Safety and tolerability will also play into the equation of course, but as long as we see nothing serious, the benefit profile of the once monthly dosing should have more weight than site adverse events associated with injection, even if they are more serious than those associated with Copaxone. A preliminary study conducted by Mapi supports this hypothesis, reporting that 76% of such patients would be willing to switch to Glatiramer Acetate Depot even if the drug may cause increased injection site adverse events. It’s only a small study (n=37), but it bodes well for the drug’s chances if it gets a nod from the FDA. Beyond that, the company has slated 2019 as a preliminary commercialization timeframe.

As of September 30, 2015, Mapi held $3.69 million in cash and equivalents, and the company reported a net loss across the nine months ended September 30 of $3.88 million, down YoY from $5.39 million, with the 30% decline attributable to a narrowed focus on its lead candidates.

The conclusion being that Mapi is in a precarious yet exciting position. Biotech is being slaughtered now, which is not so great for an IPO but good for those interested in buying some shares cheaper than they otherwise would be.
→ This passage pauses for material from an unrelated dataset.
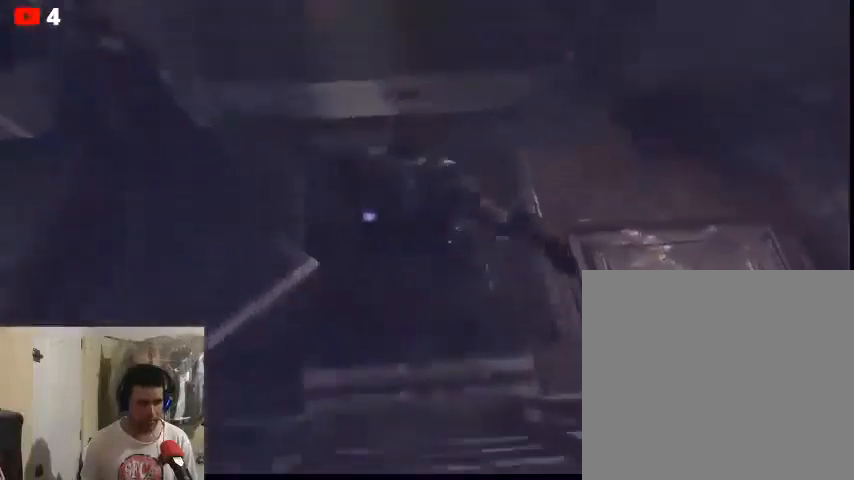
{"buttons": [], "left_stick": "center", "right_stick": "left", "events": [[333, "right_stick", "left"]]}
Mapi needs a successful IPO to remain a going concern, never mind fund a phase III to commercialization. Having said this, it’s lead candidate has the potential to disrupt a $4-billion-dollar market by significantly improving upon the dosing regimen of current offerings marketed by industry giants. The interim phase II release will be crucial to market sentiment, and if the company can demonstrate equivalency in the phase 2, expect some immediate upside post release. It’s a medium term play that likely won’t bear fruit until the end of the decade, but assuming the IPO goes ahead, one that’s well worth a look.